"Do you think French actors, like French criticism, superior to our own?"

"The English actors act quite as well; but they act best between the lines. They lack the superb elocution of the French—so clear, so cadenced, and so musical. A long sustained speech seems to exhaust them. At the Théâtre Français we go to listen, to an English theatre we go to look. There are, of course, exceptions. Mr. George Alexander, Mr. Lewis Waller, Mr. Forbes Robertson, and others I might mention, have superb voices and know how to use them. I wish I could say the same of the critics; but in the case of the literary drama in England there is too much of what is technically known as 'business.' Yet there is more than one of our English actors who is capable of producing a wonderful dramatic effect by aid of a monosyllable and two cigarettes."

"For a moment Mr. Wilde was silent, and then added, "Perhaps, after all, that is acting."

"But are you satisfied with the interpreters of the 'Ideal Husband?'"

"I am charmed with all of them. Perhaps they are a little too fascinating. The stage is the refuge of the too fascinating."

"Have you heard it said that all the characters in your play talk as you do?"

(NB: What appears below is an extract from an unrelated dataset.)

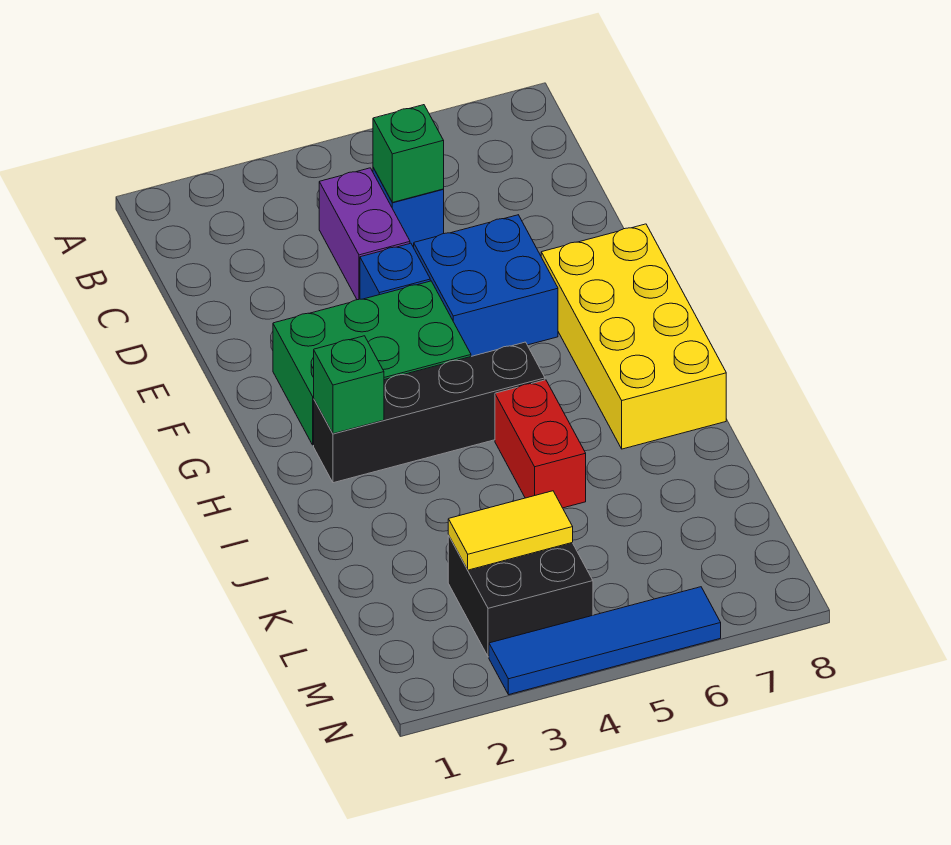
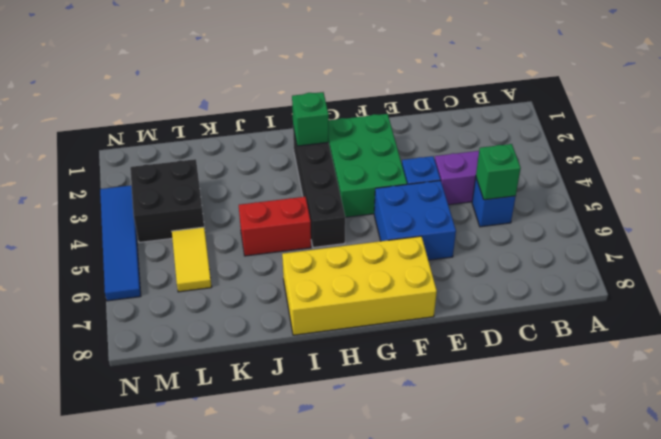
yellow 1x2 tile [448,491,573,570] -> yellow 1x2 tile moved to [172,227,212,292]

"Rumours of that kind have reached me from time to time," said Mr. Wilde, lighting a cigarette, "and I should fancy that some such criticism has been made. The fact is that it is only in the last few years that the dramatic critic has had the opportunity of seeing plays written by anyone who has a mastery of style. In the case of a dramatist also an artist it is impossible not to feel that the work of art, to be a work of art, must be dominated by the artist. Every play of Shakspeare is dominated by Shakspeare. Ibsen and Dumas dominate their works. My works are dominated by myself."